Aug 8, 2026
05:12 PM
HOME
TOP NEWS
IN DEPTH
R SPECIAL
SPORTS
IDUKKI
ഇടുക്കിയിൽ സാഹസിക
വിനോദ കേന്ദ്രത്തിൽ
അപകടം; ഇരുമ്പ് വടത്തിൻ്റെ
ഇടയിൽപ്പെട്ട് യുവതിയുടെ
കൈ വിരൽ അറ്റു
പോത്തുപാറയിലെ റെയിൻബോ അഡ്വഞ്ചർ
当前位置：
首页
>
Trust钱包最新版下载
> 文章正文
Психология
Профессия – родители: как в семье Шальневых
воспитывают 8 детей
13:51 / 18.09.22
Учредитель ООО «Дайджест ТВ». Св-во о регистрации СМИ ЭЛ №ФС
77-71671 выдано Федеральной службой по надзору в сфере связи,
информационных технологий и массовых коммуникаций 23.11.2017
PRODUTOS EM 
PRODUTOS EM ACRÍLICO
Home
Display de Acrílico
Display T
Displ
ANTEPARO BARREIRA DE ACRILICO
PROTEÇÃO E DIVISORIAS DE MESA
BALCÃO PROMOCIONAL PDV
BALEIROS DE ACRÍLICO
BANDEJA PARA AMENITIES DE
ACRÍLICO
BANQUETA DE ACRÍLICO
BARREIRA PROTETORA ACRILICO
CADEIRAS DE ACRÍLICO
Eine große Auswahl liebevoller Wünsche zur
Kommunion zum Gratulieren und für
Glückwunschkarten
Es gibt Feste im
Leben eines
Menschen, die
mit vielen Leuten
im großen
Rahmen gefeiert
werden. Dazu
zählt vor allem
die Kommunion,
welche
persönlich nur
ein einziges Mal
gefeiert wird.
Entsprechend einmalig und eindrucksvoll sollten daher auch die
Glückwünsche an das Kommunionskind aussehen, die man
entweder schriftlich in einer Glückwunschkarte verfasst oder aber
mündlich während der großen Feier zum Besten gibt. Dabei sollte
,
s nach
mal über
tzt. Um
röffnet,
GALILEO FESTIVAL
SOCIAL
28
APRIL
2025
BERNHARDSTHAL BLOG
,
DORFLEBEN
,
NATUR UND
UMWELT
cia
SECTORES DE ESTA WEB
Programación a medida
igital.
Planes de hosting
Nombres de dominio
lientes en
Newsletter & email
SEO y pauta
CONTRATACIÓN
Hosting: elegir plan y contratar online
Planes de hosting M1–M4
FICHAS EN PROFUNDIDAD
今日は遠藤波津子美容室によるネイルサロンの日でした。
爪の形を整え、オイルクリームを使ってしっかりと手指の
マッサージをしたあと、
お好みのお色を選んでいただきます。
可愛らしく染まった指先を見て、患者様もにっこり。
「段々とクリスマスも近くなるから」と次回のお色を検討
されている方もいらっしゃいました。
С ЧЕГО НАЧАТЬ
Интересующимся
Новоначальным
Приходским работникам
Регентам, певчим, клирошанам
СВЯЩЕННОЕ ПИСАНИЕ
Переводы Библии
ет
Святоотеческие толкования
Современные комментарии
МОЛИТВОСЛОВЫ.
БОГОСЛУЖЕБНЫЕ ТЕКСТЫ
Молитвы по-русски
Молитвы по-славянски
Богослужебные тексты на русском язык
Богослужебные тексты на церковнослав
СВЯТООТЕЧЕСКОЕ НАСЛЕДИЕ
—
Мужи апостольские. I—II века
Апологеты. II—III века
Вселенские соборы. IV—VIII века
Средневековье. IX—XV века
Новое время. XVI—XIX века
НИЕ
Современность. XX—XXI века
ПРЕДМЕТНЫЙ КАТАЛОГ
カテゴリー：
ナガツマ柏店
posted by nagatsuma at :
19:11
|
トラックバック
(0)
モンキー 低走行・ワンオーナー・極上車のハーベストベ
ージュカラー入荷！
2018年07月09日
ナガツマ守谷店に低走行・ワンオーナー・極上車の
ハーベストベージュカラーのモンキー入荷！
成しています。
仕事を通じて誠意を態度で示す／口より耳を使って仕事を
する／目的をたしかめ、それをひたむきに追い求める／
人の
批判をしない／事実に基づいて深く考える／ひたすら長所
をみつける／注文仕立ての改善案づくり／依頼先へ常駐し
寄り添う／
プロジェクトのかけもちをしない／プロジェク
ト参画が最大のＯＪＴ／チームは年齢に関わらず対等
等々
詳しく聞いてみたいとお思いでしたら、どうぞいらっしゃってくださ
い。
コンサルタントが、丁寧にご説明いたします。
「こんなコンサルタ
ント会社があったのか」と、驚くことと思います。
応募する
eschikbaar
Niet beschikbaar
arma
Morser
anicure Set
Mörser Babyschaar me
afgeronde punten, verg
------------------------------------------------------------------------
§ Exercise brief
Write every line of the material out again exactly.

§ Answer to this problem
Aug 8, 2026
05:12 PM
HOME
TOP NEWS
IN DEPTH
R SPECIAL
SPORTS
IDUKKI
ഇടുക്കിയിൽ സാഹസിക
വിനോദ കേന്ദ്രത്തിൽ
അപകടം; ഇരുമ്പ് വടത്തിൻ്റെ
ഇടയിൽപ്പെട്ട് യുവതിയുടെ
കൈ വിരൽ അറ്റു
പോത്തുപാറയിലെ റെയിൻബോ അഡ്വഞ്ചർ
当前位置：
首页
>
Trust钱包最新版下载
> 文章正文
Психология
Профессия – родители: как в семье Шальневых
воспитывают 8 детей
13:51 / 18.09.22
Учредитель ООО «Дайджест ТВ». Св-во о регистрации СМИ ЭЛ №ФС
77-71671 выдано Федеральной службой по надзору в сфере связи,
информационных технологий и массовых коммуникаций 23.11.2017
PRODUTOS EM 
PRODUTOS EM ACRÍLICO
Home
Display de Acrílico
Display T
Displ
ANTEPARO BARREIRA DE ACRILICO
PROTEÇÃO E DIVISORIAS DE MESA
BALCÃO PROMOCIONAL PDV
BALEIROS DE ACRÍLICO
BANDEJA PARA AMENITIES DE
ACRÍLICO
BANQUETA DE ACRÍLICO
BARREIRA PROTETORA ACRILICO
CADEIRAS DE ACRÍLICO
Eine große Auswahl liebevoller Wünsche zur
Kommunion zum Gratulieren und für
Glückwunschkarten
Es gibt Feste im
Leben eines
Menschen, die
mit vielen Leuten
im großen
Rahmen gefeiert
werden. Dazu
zählt vor allem
die Kommunion,
welche
persönlich nur
ein einziges Mal
gefeiert wird.
Entsprechend einmalig und eindrucksvoll sollten daher auch die
Glückwünsche an das Kommunionskind aussehen, die man
entweder schriftlich in einer Glückwunschkarte verfasst oder aber
mündlich während der großen Feier zum Besten gibt. Dabei sollte
,
s nach
mal über
tzt. Um
röffnet,
GALILEO FESTIVAL
SOCIAL
28
APRIL
2025
BERNHARDSTHAL BLOG
,
DORFLEBEN
,
NATUR UND
UMWELT
cia
SECTORES DE ESTA WEB
Programación a medida
igital.
Planes de hosting
Nombres de dominio
lientes en
Newsletter & email
SEO y pauta
CONTRATACIÓN
Hosting: elegir plan y contratar online
Planes de hosting M1–M4
FICHAS EN PROFUNDIDAD
今日は遠藤波津子美容室によるネイルサロンの日でした。
爪の形を整え、オイルクリームを使ってしっかりと手指の
マッサージをしたあと、
お好みのお色を選んでいただきます。
可愛らしく染まった指先を見て、患者様もにっこり。
「段々とクリスマスも近くなるから」と次回のお色を検討
されている方もいらっしゃいました。
С ЧЕГО НАЧАТЬ
Интересующимся
Новоначальным
Приходским работникам
Регентам, певчим, клирошанам
СВЯЩЕННОЕ ПИСАНИЕ
Переводы Библии
ет
Святоотеческие толкования
Современные комментарии
МОЛИТВОСЛОВЫ.
БОГОСЛУЖЕБНЫЕ ТЕКСТЫ
Молитвы по-русски
Молитвы по-славянски
Богослужебные тексты на русском язык
Богослужебные тексты на церковнослав
СВЯТООТЕЧЕСКОЕ НАСЛЕДИЕ
—
Мужи апостольские. I—II века
Апологеты. II—III века
Вселенские соборы. IV—VIII века
Средневековье. IX—XV века
Новое время. XVI—XIX века
НИЕ
Современность. XX—XXI века
ПРЕДМЕТНЫЙ КАТАЛОГ
カテゴリー：
ナガツマ柏店
posted by nagatsuma at :
19:11
|
トラックバック
(0)
モンキー 低走行・ワンオーナー・極上車のハーベストベ
ージュカラー入荷！
2018年07月09日
ナガツマ守谷店に低走行・ワンオーナー・極上車の
ハーベストベージュカラーのモンキー入荷！
成しています。
仕事を通じて誠意を態度で示す／口より耳を使って仕事を
する／目的をたしかめ、それをひたむきに追い求める／
人の
批判をしない／事実に基づいて深く考える／ひたすら長所
をみつける／注文仕立ての改善案づくり／依頼先へ常駐し
寄り添う／
プロジェクトのかけもちをしない／プロジェク
ト参画が最大のＯＪＴ／チームは年齢に関わらず対等
等々
詳しく聞いてみたいとお思いでしたら、どうぞいらっしゃってくださ
い。
コンサルタントが、丁寧にご説明いたします。
「こんなコンサルタ
ント会社があったのか」と、驚くことと思います。
応募する
eschikbaar
Niet beschikbaar
arma
Morser
anicure Set
Mörser Babyschaar me
afgeronde punten, verg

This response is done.